WHAT TO DO:
Where in the records does the word "wall" occur? Copy each line in which it does.
╭─ INPUT MATERIAL
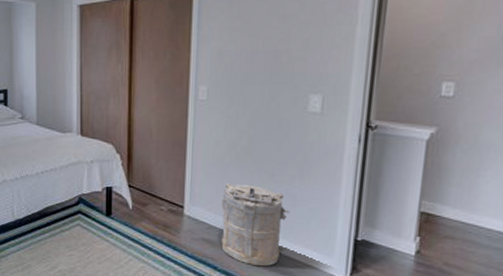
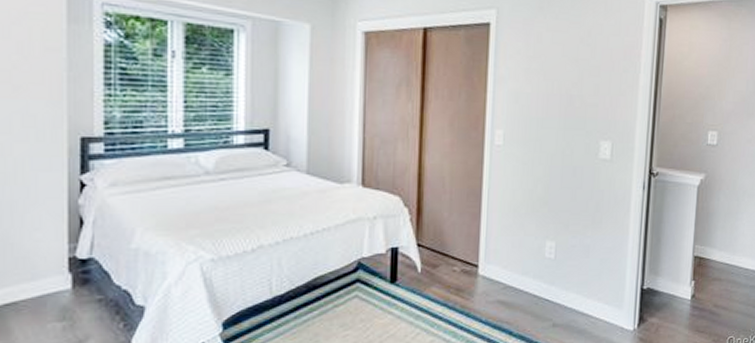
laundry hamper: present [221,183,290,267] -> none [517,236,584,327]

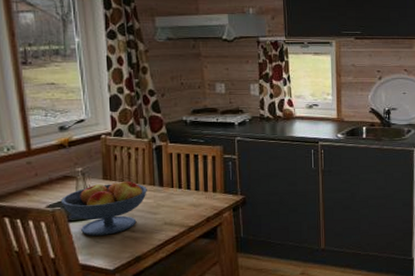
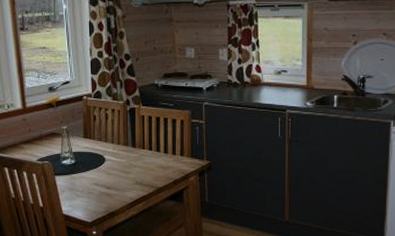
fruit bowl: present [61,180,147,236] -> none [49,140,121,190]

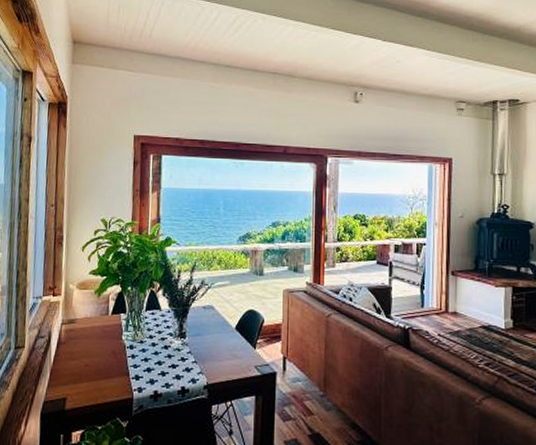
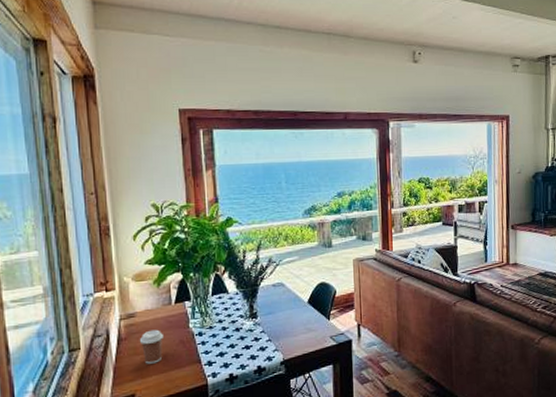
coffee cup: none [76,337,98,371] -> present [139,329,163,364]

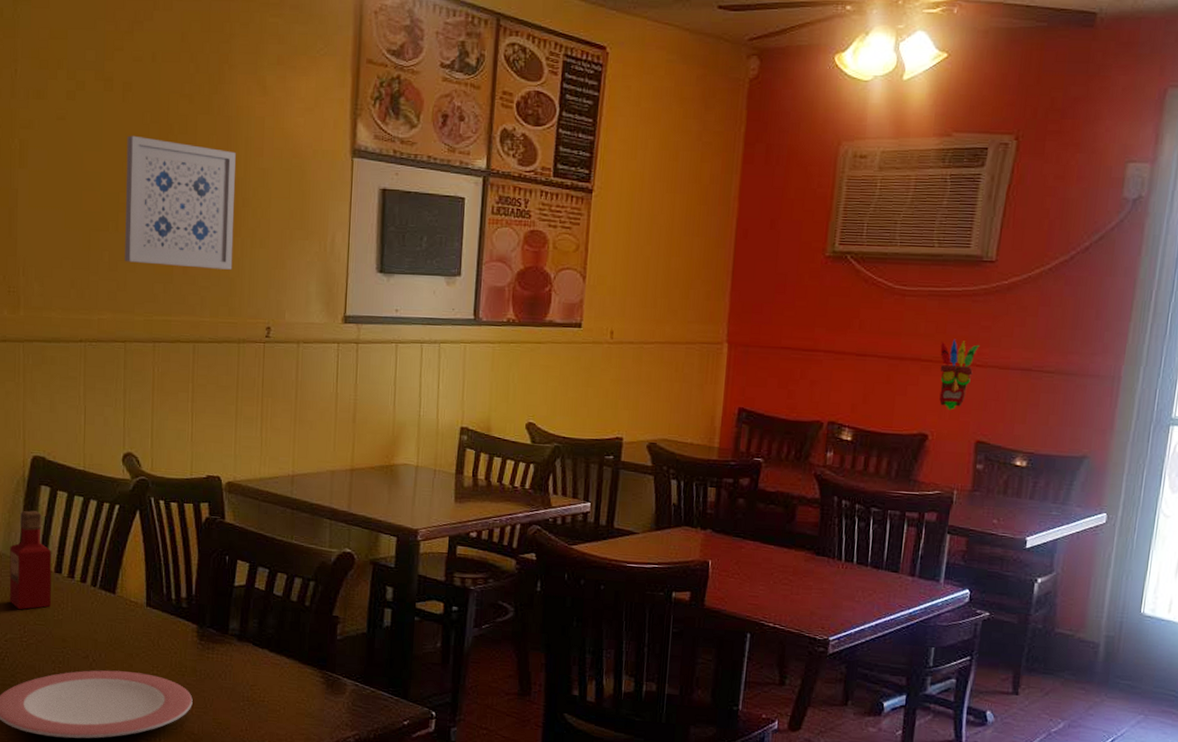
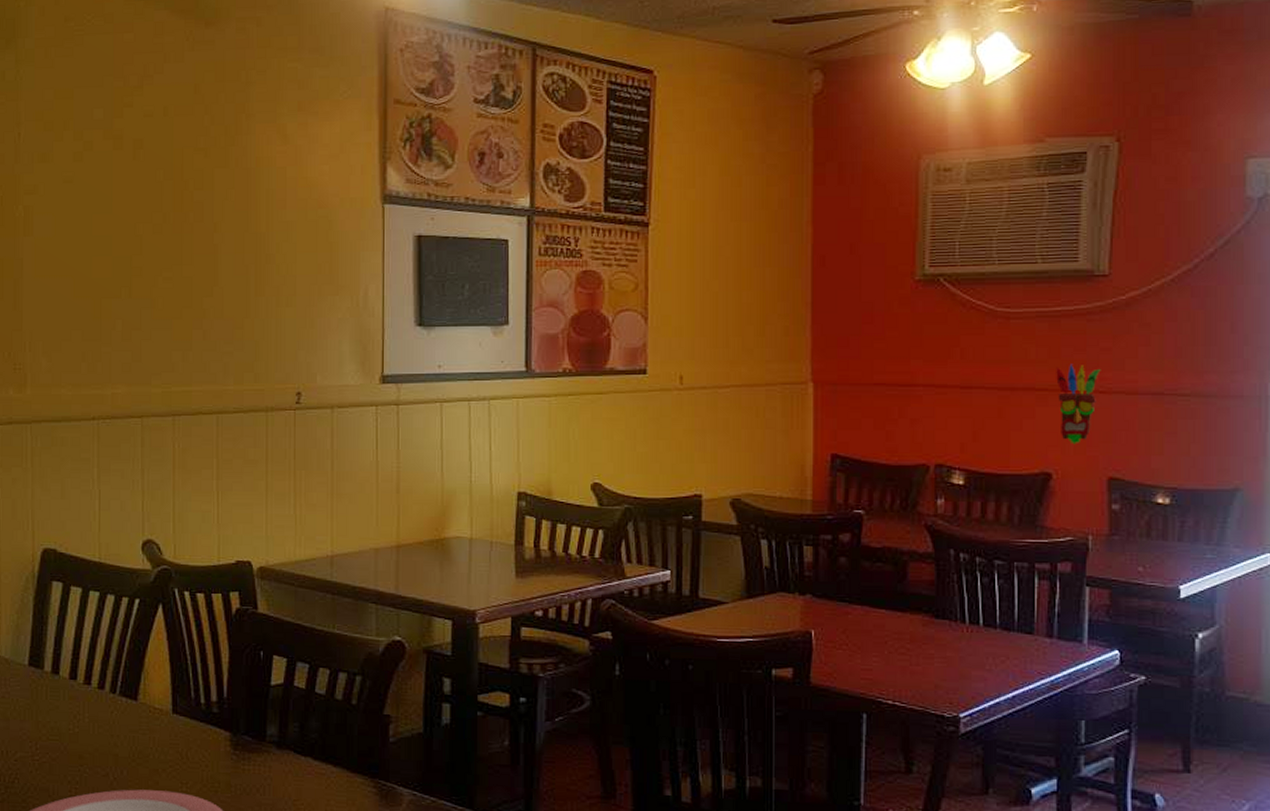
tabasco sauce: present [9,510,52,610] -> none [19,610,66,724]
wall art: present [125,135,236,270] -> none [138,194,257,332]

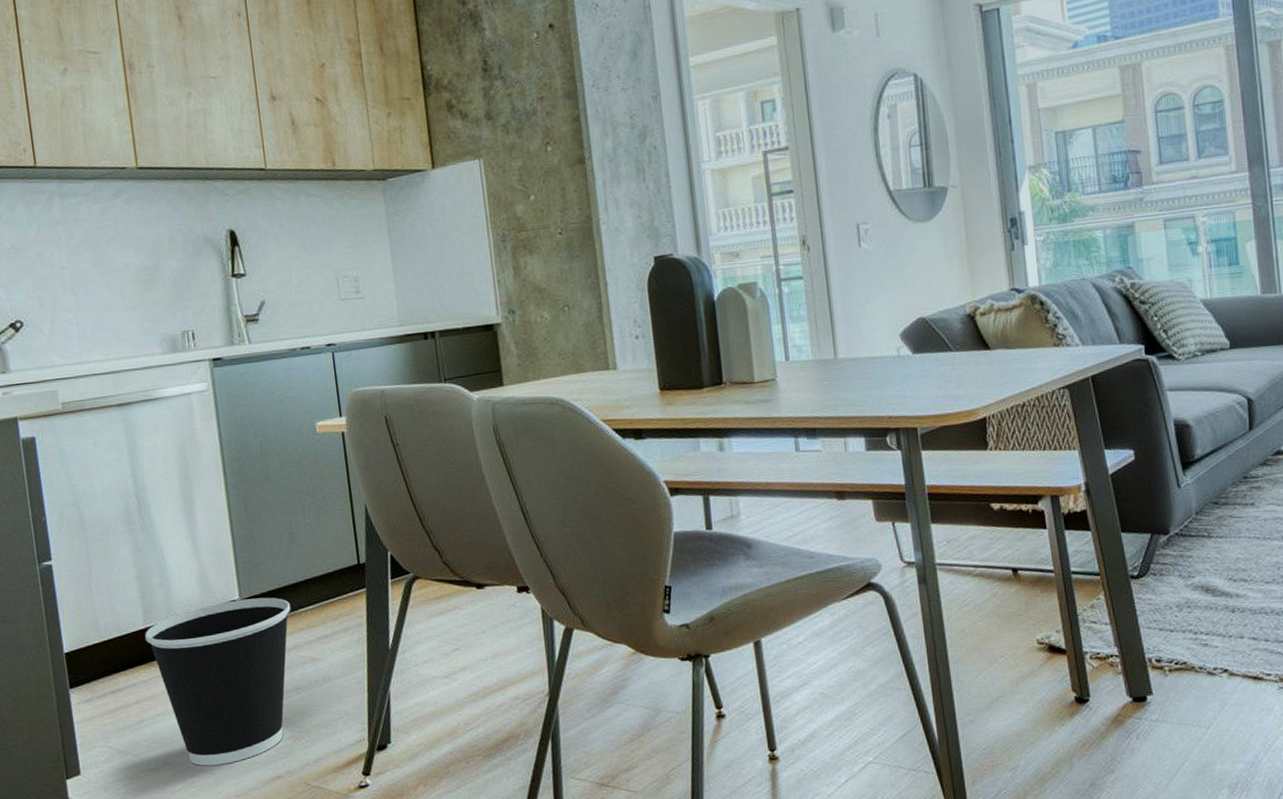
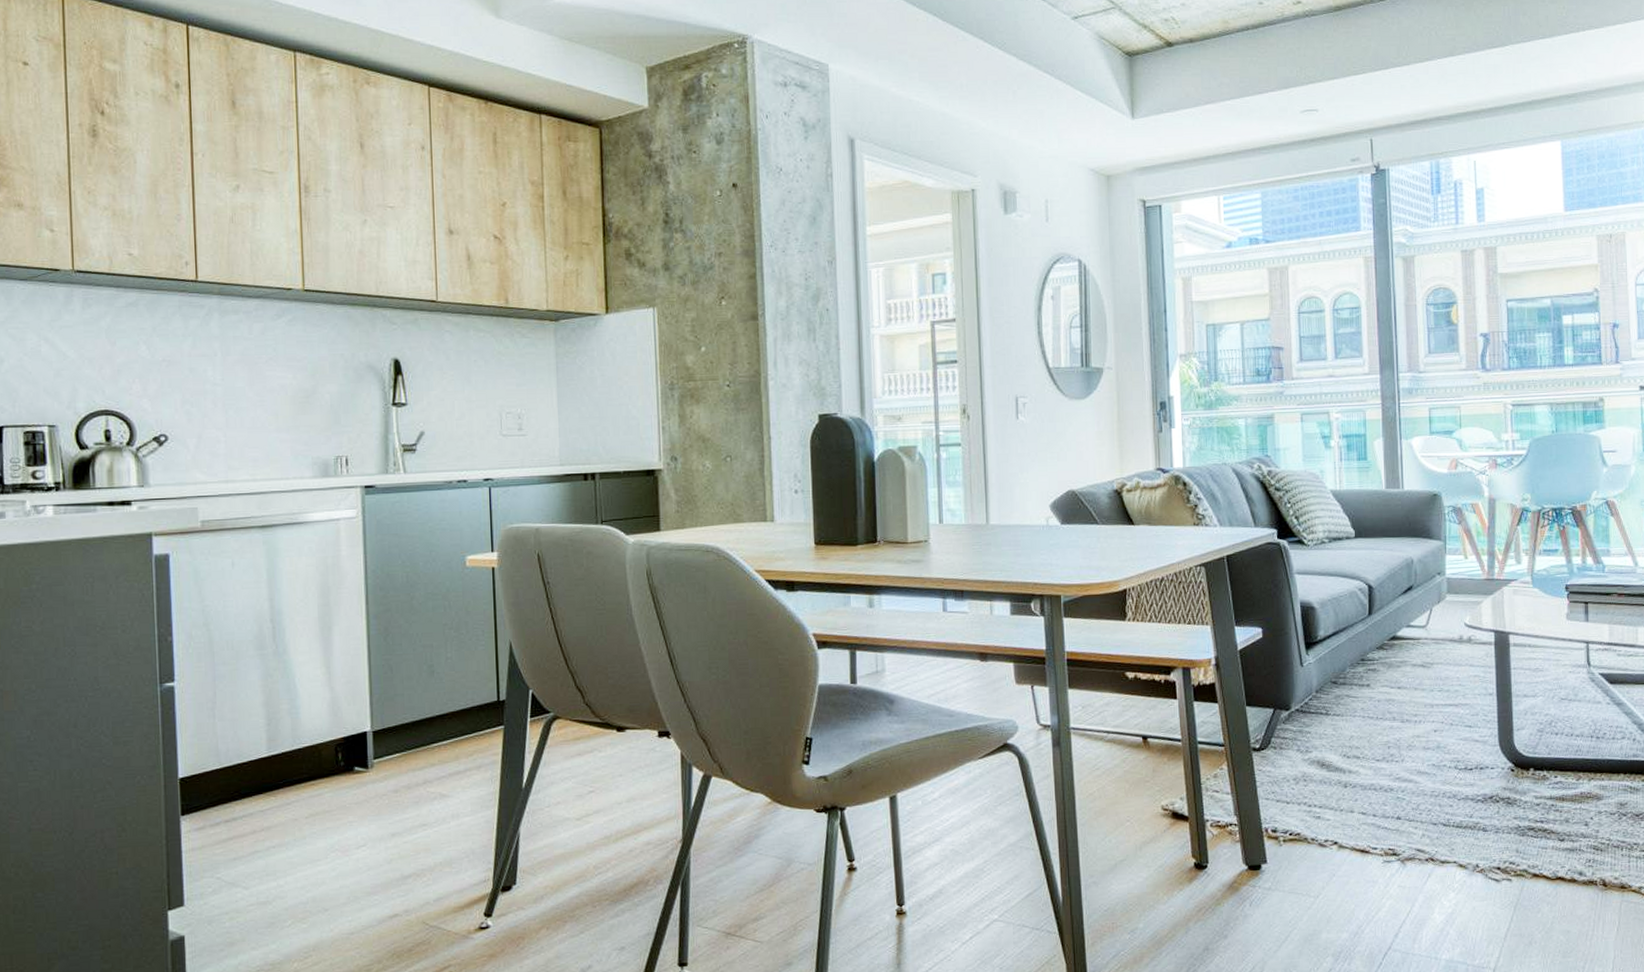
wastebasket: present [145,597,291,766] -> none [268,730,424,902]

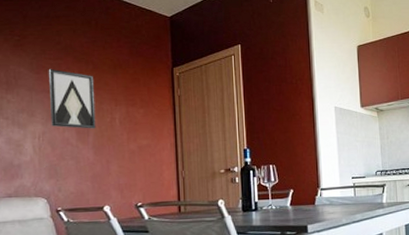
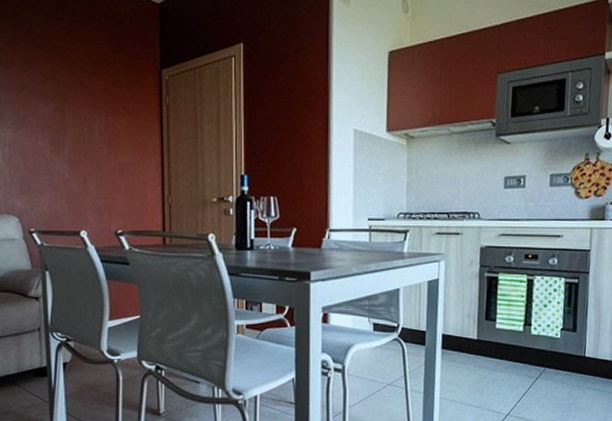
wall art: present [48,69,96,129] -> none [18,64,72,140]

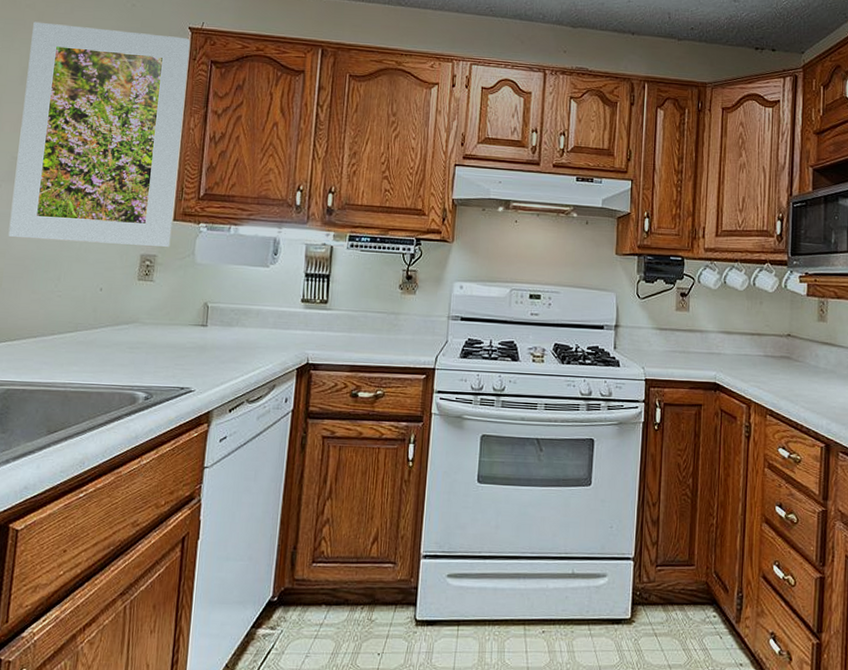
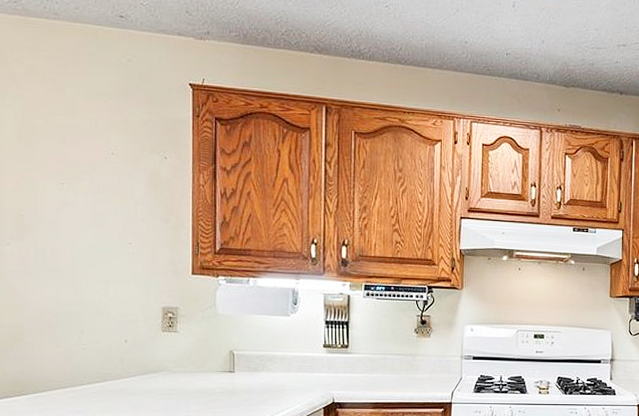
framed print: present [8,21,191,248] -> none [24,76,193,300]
╰─
ANSWER TO THIS EXERCISE:
wall art: present [125,135,236,270] -> none [138,194,257,332]
wall art: present [48,69,96,129] -> none [18,64,72,140]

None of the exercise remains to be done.